- _WORK REQUEST_
The lines below should be written out again in full, exactly as they are.
------ ENTRIES SUPPLIED ------
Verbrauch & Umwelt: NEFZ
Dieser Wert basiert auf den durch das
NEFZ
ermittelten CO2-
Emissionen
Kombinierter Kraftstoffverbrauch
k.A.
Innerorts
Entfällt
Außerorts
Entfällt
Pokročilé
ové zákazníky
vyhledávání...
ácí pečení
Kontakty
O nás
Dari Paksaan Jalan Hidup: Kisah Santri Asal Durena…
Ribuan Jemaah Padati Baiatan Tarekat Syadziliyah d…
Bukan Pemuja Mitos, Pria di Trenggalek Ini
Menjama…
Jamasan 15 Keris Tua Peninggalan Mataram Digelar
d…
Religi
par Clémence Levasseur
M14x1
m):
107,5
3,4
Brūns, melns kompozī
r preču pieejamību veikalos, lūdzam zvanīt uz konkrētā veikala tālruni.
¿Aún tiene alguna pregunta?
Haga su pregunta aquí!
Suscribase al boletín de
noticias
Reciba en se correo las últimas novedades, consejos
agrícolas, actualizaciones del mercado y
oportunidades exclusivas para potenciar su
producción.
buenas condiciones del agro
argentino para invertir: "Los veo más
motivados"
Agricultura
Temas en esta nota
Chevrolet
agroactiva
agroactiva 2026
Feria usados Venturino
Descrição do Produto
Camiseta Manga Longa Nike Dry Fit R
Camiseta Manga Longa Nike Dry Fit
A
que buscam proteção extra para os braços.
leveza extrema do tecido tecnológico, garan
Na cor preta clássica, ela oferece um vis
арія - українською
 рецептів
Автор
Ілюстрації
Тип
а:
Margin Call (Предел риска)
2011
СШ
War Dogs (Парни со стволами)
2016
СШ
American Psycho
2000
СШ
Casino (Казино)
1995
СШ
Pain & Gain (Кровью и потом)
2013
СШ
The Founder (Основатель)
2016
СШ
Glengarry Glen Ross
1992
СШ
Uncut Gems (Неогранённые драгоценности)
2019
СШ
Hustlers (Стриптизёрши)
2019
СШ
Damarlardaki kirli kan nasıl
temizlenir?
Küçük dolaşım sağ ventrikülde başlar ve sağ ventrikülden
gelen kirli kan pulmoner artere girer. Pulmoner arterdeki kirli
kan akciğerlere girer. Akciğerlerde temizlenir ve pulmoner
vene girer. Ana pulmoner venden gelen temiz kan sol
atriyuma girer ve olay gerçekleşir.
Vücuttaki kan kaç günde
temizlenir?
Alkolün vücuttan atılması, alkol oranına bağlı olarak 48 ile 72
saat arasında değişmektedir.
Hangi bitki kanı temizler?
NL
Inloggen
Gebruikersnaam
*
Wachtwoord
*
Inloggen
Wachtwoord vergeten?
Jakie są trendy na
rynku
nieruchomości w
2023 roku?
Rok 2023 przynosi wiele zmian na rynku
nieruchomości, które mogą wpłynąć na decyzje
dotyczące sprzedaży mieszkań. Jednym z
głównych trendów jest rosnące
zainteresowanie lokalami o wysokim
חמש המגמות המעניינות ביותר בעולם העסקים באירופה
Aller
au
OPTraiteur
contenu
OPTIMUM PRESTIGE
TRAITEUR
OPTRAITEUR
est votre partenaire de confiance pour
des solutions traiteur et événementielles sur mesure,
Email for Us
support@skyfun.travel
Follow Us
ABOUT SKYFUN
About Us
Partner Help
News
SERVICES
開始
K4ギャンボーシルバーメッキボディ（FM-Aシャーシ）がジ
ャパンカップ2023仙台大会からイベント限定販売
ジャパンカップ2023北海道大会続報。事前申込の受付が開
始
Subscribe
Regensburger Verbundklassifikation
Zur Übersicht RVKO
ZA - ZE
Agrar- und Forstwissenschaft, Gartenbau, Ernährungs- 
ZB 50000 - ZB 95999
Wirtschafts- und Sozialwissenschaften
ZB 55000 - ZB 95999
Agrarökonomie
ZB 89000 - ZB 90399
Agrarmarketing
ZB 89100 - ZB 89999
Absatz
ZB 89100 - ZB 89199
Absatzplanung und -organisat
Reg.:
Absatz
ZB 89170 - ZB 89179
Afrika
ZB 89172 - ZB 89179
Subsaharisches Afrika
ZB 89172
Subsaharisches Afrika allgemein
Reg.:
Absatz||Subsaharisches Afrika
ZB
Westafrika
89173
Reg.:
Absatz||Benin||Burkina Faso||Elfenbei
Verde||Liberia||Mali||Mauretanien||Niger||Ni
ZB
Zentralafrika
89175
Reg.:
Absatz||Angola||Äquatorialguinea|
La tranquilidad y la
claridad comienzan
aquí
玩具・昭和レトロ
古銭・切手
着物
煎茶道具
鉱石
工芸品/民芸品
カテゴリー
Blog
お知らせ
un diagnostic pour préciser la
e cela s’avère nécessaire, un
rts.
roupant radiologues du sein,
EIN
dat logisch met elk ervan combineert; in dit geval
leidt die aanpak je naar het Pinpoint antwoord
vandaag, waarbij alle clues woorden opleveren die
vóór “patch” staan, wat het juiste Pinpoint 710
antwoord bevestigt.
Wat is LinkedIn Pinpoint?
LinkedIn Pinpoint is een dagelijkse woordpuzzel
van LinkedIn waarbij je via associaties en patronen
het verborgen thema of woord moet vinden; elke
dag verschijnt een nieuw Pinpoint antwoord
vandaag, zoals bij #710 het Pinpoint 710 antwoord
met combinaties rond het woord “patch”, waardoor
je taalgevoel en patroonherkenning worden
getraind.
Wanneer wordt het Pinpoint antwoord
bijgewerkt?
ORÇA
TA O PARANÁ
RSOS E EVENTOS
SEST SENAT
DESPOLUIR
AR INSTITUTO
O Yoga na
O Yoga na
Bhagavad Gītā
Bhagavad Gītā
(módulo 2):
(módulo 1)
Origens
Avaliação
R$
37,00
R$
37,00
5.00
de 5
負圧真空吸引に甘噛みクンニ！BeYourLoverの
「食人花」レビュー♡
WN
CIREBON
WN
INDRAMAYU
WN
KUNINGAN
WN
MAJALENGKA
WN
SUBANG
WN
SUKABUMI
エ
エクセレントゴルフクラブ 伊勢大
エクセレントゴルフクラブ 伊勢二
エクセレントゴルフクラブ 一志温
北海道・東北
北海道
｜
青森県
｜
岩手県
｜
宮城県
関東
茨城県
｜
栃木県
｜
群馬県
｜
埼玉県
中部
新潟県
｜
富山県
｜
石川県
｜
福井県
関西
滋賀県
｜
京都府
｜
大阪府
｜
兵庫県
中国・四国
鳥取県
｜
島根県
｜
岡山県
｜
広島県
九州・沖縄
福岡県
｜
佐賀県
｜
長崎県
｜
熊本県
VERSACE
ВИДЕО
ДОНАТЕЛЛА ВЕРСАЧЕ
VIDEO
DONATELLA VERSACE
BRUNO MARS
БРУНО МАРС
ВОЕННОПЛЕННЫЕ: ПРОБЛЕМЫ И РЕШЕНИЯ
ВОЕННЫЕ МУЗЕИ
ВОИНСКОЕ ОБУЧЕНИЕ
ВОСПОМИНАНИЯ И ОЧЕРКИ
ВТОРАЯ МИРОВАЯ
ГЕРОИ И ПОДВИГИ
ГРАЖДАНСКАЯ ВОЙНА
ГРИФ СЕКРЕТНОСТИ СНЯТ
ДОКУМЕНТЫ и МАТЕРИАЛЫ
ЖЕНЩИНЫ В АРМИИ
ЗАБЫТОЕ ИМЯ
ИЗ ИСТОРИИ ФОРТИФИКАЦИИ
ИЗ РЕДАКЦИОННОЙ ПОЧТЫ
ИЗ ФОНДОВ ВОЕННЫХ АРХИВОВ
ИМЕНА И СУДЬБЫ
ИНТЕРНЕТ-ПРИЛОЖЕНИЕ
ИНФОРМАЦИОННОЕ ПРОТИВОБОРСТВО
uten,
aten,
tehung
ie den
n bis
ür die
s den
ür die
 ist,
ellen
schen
------
- _ANSWER AREA_
Verbrauch & Umwelt: NEFZ
Dieser Wert basiert auf den durch das
NEFZ
ermittelten CO2-
Emissionen
Kombinierter Kraftstoffverbrauch
k.A.
Innerorts
Entfällt
Außerorts
Entfällt
Pokročilé
ové zákazníky
vyhledávání...
ácí pečení
Kontakty
O nás
Dari Paksaan Jalan Hidup: Kisah Santri Asal Durena…
Ribuan Jemaah Padati Baiatan Tarekat Syadziliyah d…
Bukan Pemuja Mitos, Pria di Trenggalek Ini
Menjama…
Jamasan 15 Keris Tua Peninggalan Mataram Digelar
d…
Religi
par Clémence Levasseur
M14x1
m):
107,5
3,4
Brūns, melns kompozī
r preču pieejamību veikalos, lūdzam zvanīt uz konkrētā veikala tālruni.
¿Aún tiene alguna pregunta?
Haga su pregunta aquí!
Suscribase al boletín de
noticias
Reciba en se correo las últimas novedades, consejos
agrícolas, actualizaciones del mercado y
oportunidades exclusivas para potenciar su
producción.
buenas condiciones del agro
argentino para invertir: "Los veo más
motivados"
Agricultura
Temas en esta nota
Chevrolet
agroactiva
agroactiva 2026
Feria usados Venturino
Descrição do Produto
Camiseta Manga Longa Nike Dry Fit R
Camiseta Manga Longa Nike Dry Fit
A
que buscam proteção extra para os braços.
leveza extrema do tecido tecnológico, garan
Na cor preta clássica, ela oferece um vis
арія - українською
 рецептів
Автор
Ілюстрації
Тип
а:
Margin Call (Предел риска)
2011
СШ
War Dogs (Парни со стволами)
2016
СШ
American Psycho
2000
СШ
Casino (Казино)
1995
СШ
Pain & Gain (Кровью и потом)
2013
СШ
The Founder (Основатель)
2016
СШ
Glengarry Glen Ross
1992
СШ
Uncut Gems (Неогранённые драгоценности)
2019
СШ
Hustlers (Стриптизёрши)
2019
СШ
Damarlardaki kirli kan nasıl
temizlenir?
Küçük dolaşım sağ ventrikülde başlar ve sağ ventrikülden
gelen kirli kan pulmoner artere girer. Pulmoner arterdeki kirli
kan akciğerlere girer. Akciğerlerde temizlenir ve pulmoner
vene girer. Ana pulmoner venden gelen temiz kan sol
atriyuma girer ve olay gerçekleşir.
Vücuttaki kan kaç günde
temizlenir?
Alkolün vücuttan atılması, alkol oranına bağlı olarak 48 ile 72
saat arasında değişmektedir.
Hangi bitki kanı temizler?
NL
Inloggen
Gebruikersnaam
*
Wachtwoord
*
Inloggen
Wachtwoord vergeten?
Jakie są trendy na
rynku
nieruchomości w
2023 roku?
Rok 2023 przynosi wiele zmian na rynku
nieruchomości, które mogą wpłynąć na decyzje
dotyczące sprzedaży mieszkań. Jednym z
głównych trendów jest rosnące
zainteresowanie lokalami o wysokim
חמש המגמות המעניינות ביותר בעולם העסקים באירופה
Aller
au
OPTraiteur
contenu
OPTIMUM PRESTIGE
TRAITEUR
OPTRAITEUR
est votre partenaire de confiance pour
des solutions traiteur et événementielles sur mesure,
Email for Us
support@skyfun.travel
Follow Us
ABOUT SKYFUN
About Us
Partner Help
News
SERVICES
開始
K4ギャンボーシルバーメッキボディ（FM-Aシャーシ）がジ
ャパンカップ2023仙台大会からイベント限定販売
ジャパンカップ2023北海道大会続報。事前申込の受付が開
始
Subscribe
Regensburger Verbundklassifikation
Zur Übersicht RVKO
ZA - ZE
Agrar- und Forstwissenschaft, Gartenbau, Ernährungs- 
ZB 50000 - ZB 95999
Wirtschafts- und Sozialwissenschaften
ZB 55000 - ZB 95999
Agrarökonomie
ZB 89000 - ZB 90399
Agrarmarketing
ZB 89100 - ZB 89999
Absatz
ZB 89100 - ZB 89199
Absatzplanung und -organisat
Reg.:
Absatz
ZB 89170 - ZB 89179
Afrika
ZB 89172 - ZB 89179
Subsaharisches Afrika
ZB 89172
Subsaharisches Afrika allgemein
Reg.:
Absatz||Subsaharisches Afrika
ZB
Westafrika
89173
Reg.:
Absatz||Benin||Burkina Faso||Elfenbei
Verde||Liberia||Mali||Mauretanien||Niger||Ni
ZB
Zentralafrika
89175
Reg.:
Absatz||Angola||Äquatorialguinea|
La tranquilidad y la
claridad comienzan
aquí
玩具・昭和レトロ
古銭・切手
着物
煎茶道具
鉱石
工芸品/民芸品
カテゴリー
Blog
お知らせ
un diagnostic pour préciser la
e cela s’avère nécessaire, un
rts.
roupant radiologues du sein,
EIN
dat logisch met elk ervan combineert; in dit geval
leidt die aanpak je naar het Pinpoint antwoord
vandaag, waarbij alle clues woorden opleveren die
vóór “patch” staan, wat het juiste Pinpoint 710
antwoord bevestigt.
Wat is LinkedIn Pinpoint?
LinkedIn Pinpoint is een dagelijkse woordpuzzel
van LinkedIn waarbij je via associaties en patronen
het verborgen thema of woord moet vinden; elke
dag verschijnt een nieuw Pinpoint antwoord
vandaag, zoals bij #710 het Pinpoint 710 antwoord
met combinaties rond het woord “patch”, waardoor
je taalgevoel en patroonherkenning worden
getraind.
Wanneer wordt het Pinpoint antwoord
bijgewerkt?
ORÇA
TA O PARANÁ
RSOS E EVENTOS
SEST SENAT
DESPOLUIR
AR INSTITUTO
O Yoga na
O Yoga na
Bhagavad Gītā
Bhagavad Gītā
(módulo 2):
(módulo 1)
Origens
Avaliação
R$
37,00
R$
37,00
5.00
de 5
負圧真空吸引に甘噛みクンニ！BeYourLoverの
「食人花」レビュー♡
WN
CIREBON
WN
INDRAMAYU
WN
KUNINGAN
WN
MAJALENGKA
WN
SUBANG
WN
SUKABUMI
エ
エクセレントゴルフクラブ 伊勢大
エクセレントゴルフクラブ 伊勢二
エクセレントゴルフクラブ 一志温
北海道・東北
北海道
｜
青森県
｜
岩手県
｜
宮城県
関東
茨城県
｜
栃木県
｜
群馬県
｜
埼玉県
中部
新潟県
｜
富山県
｜
石川県
｜
福井県
関西
滋賀県
｜
京都府
｜
大阪府
｜
兵庫県
中国・四国
鳥取県
｜
島根県
｜
岡山県
｜
広島県
九州・沖縄
福岡県
｜
佐賀県
｜
長崎県
｜
熊本県
VERSACE
ВИДЕО
ДОНАТЕЛЛА ВЕРСАЧЕ
VIDEO
DONATELLA VERSACE
BRUNO MARS
БРУНО МАРС
ВОЕННОПЛЕННЫЕ: ПРОБЛЕМЫ И РЕШЕНИЯ
ВОЕННЫЕ МУЗЕИ
ВОИНСКОЕ ОБУЧЕНИЕ
ВОСПОМИНАНИЯ И ОЧЕРКИ
ВТОРАЯ МИРОВАЯ
ГЕРОИ И ПОДВИГИ
ГРАЖДАНСКАЯ ВОЙНА
ГРИФ СЕКРЕТНОСТИ СНЯТ
ДОКУМЕНТЫ и МАТЕРИАЛЫ
ЖЕНЩИНЫ В АРМИИ
ЗАБЫТОЕ ИМЯ
ИЗ ИСТОРИИ ФОРТИФИКАЦИИ
ИЗ РЕДАКЦИОННОЙ ПОЧТЫ
ИЗ ФОНДОВ ВОЕННЫХ АРХИВОВ
ИМЕНА И СУДЬБЫ
ИНТЕРНЕТ-ПРИЛОЖЕНИЕ
ИНФОРМАЦИОННОЕ ПРОТИВОБОРСТВО
uten,
aten,
tehung
ie den
n bis
ür die
s den
ür die
 ist,
ellen
schen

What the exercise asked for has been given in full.